DeepStack: Scalable and Accurate Design Space Exploration for Distributed 3D-Stacked AI Accelerators

Zhiwen Mo,Guoyu Li, Hao, Chen,Yu Cheng,Zhengju Tang,Qianzhou Wang,Lei Wang,Shuang Liang,Lingxiao Ma,Xianqi Zhou,Yuxiao Guo,Wayne Luk,Jilong Xue,Hongxiang Fan

Advances in hybrid bonding and packaging have driven growing interest in 3D DRAM-stacked accelerators with higher memory bandwidth and capacity. As LLMs scale to hundreds of billions or trillions of parameters, distributed inference across multiple 3D chips becomes essential. With cross-stack co-design increasingly critical, we propose DeepStack, an accurate and efficient performance model and tool to enable early-stage system-hardware co-design space exploration (DSE) for distributed 3D-stacked AI systems. At the hardware level, DeepStack captures fine-grained 3D memory semantics such as transaction-aware bandwidth, bank activation constraints, buffering limitations, and thermal-power modeling. At the system level, DeepStack incorporates comprehensive parallelization strategies and execution scheduling for distributed LLM inference. With novel modeling techniques such as dual-stage network abstraction and tile-level compute-communication overlap, we achieve up to 100,000x faster runtime over state-of-the-art simulators at comparable accuracy, cross-validated against our in-house 3D designs, NS-3 backend (2.12%), and vLLM serving on 8xB200 GPUs (12.18%). With hierarchical design space search, DeepStack enables efficient exploration over 2.5x10^14 design points spanning 3D-stacked DRAM layers, DRAM vertical connectivity, interconnect, compute-memory allocation, and distributed scheduling. Compared with baseline designs, DeepStack achieves up to 9.5x higher throughput through co-optimized parallelism and 3D architecture search. Our DSE further reveals that batch size drives a more fundamental architectural divide than the prefill/decode distinction, and that parallelism strategy and hardware architecture are tightly coupled -- incomplete schedule search leads to permanently suboptimal silicon irrecoverable by software tuning. We intend to open source DeepStack to support future research.

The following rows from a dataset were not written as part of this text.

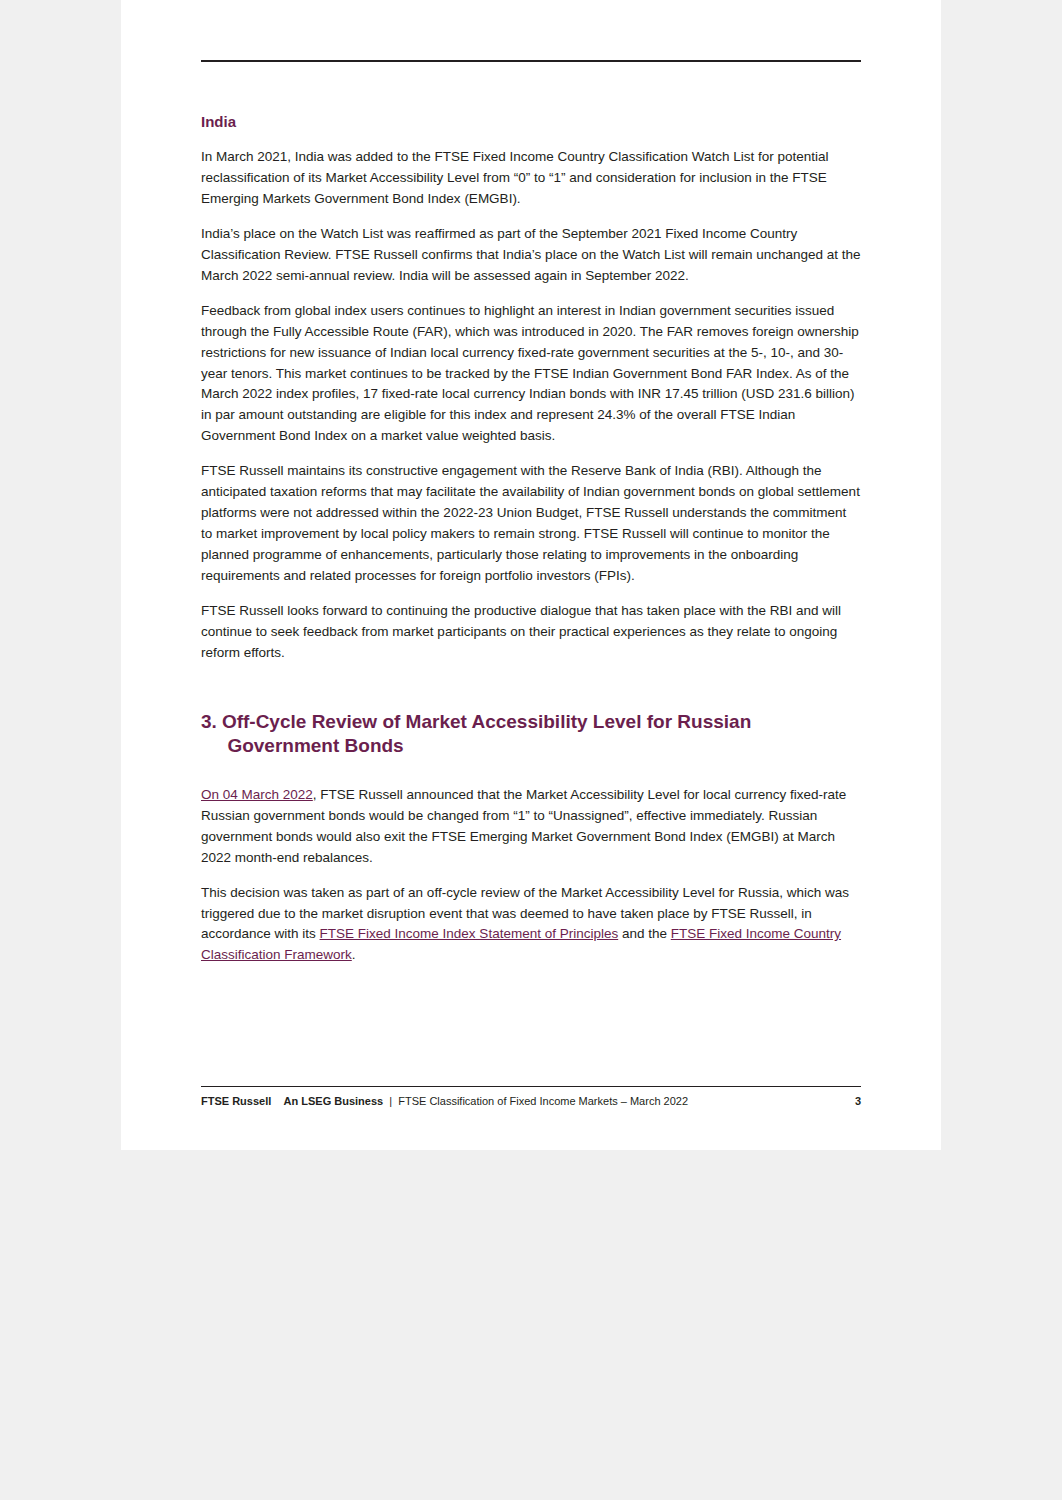India
In March 2021, India was added to the FTSE Fixed Income Country Classification Watch List for potential reclassification of its Market Accessibility Level from “0” to “1” and consideration for inclusion in the FTSE Emerging Markets Government Bond Index (EMGBI).
India’s place on the Watch List was reaffirmed as part of the September 2021 Fixed Income Country Classification Review. FTSE Russell confirms that India’s place on the Watch List will remain unchanged at the March 2022 semi-annual review. India will be assessed again in September 2022.
Feedback from global index users continues to highlight an interest in Indian government securities issued through the Fully Accessible Route (FAR), which was introduced in 2020. The FAR removes foreign ownership restrictions for new issuance of Indian local currency fixed-rate government securities at the 5-, 10-, and 30-year tenors. This market continues to be tracked by the FTSE Indian Government Bond FAR Index. As of the March 2022 index profiles, 17 fixed-rate local currency Indian bonds with INR 17.45 trillion (USD 231.6 billion) in par amount outstanding are eligible for this index and represent 24.3% of the overall FTSE Indian Government Bond Index on a market value weighted basis.
FTSE Russell maintains its constructive engagement with the Reserve Bank of India (RBI). Although the anticipated taxation reforms that may facilitate the availability of Indian government bonds on global settlement platforms were not addressed within the 2022-23 Union Budget, FTSE Russell understands the commitment to market improvement by local policy makers to remain strong. FTSE Russell will continue to monitor the planned programme of enhancements, particularly those relating to improvements in the onboarding requirements and related processes for foreign portfolio investors (FPIs).
FTSE Russell looks forward to continuing the productive dialogue that has taken place with the RBI and will continue to seek feedback from market participants on their practical experiences as they relate to ongoing reform efforts.
3. Off-Cycle Review of Market Accessibility Level for Russian
Government Bonds
On 04 March 2022, FTSE Russell announced that the Market Accessibility Level for local currency fixed-rate Russian government bonds would be changed from “1” to “Unassigned”, effective immediately. Russian government bonds would also exit the FTSE Emerging Market Government Bond Index (EMGBI) at March 2022 month-end rebalances.
This decision was taken as part of an off-cycle review of the Market Accessibility Level for Russia, which was triggered due to the market disruption event that was deemed to have taken place by FTSE Russell, in accordance with its FTSE Fixed Income Index Statement of Principles and the FTSE Fixed Income Country Classification Framework.
FTSE Russell An LSEG Business | FTSE Classification of Fixed Income Markets – March 2022
3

翻译：混合键合与封装技术的进步推动了对高内存带宽与容量的三维动态随机存取存储器（3D DRAM）堆叠加速器的日益关注。随着大语言模型（LLM）规模扩展至数千亿或数万亿参数，跨多个3D芯片的分布式推理变得至关重要。鉴于跨堆叠协同设计日益关键，我们提出DeepStack——一套精确高效的性能模型与工具，以支持分布式三维堆叠AI系统的早期系统-硬件协同设计空间探索。在硬件层面，DeepStack捕获细粒度三维内存语义，如事务感知带宽、存储体激活约束、缓冲限制及热功耗建模。在系统层面，DeepStack集成了面向分布式LLM推理的全面并行化策略与执行调度。通过双阶段网络抽象与瓦片级计算-通信重叠等新颖建模技术，我们实现了相较于最先进模拟器高达100,000倍的运行速度提升，同时保持可比精度，并通过内部3D设计、NS-3后端（误差2.12%）及基于8×B200 GPU的vLLM服务（误差12.18%）进行交叉验证。结合分层设计空间搜索，DeepStack能够在涵盖三维堆叠DRAM层、DRAM垂直互连、互连网络、计算-内存分配及分布式调度的2.5×10^14个设计点上实现高效探索。与基线设计相比，DeepStack通过并行化与三维架构的协同优化，将吞吐量提升高达9.5倍。我们的设计空间探索进一步揭示：批量大小比预填充/解码区分更根本地驱动架构分野，且并行策略与硬件架构紧密耦合——不完整的调度搜索将导致永久性次优硅片，无法通过软件调优弥补。我们计划开源DeepStack以支持未来研究。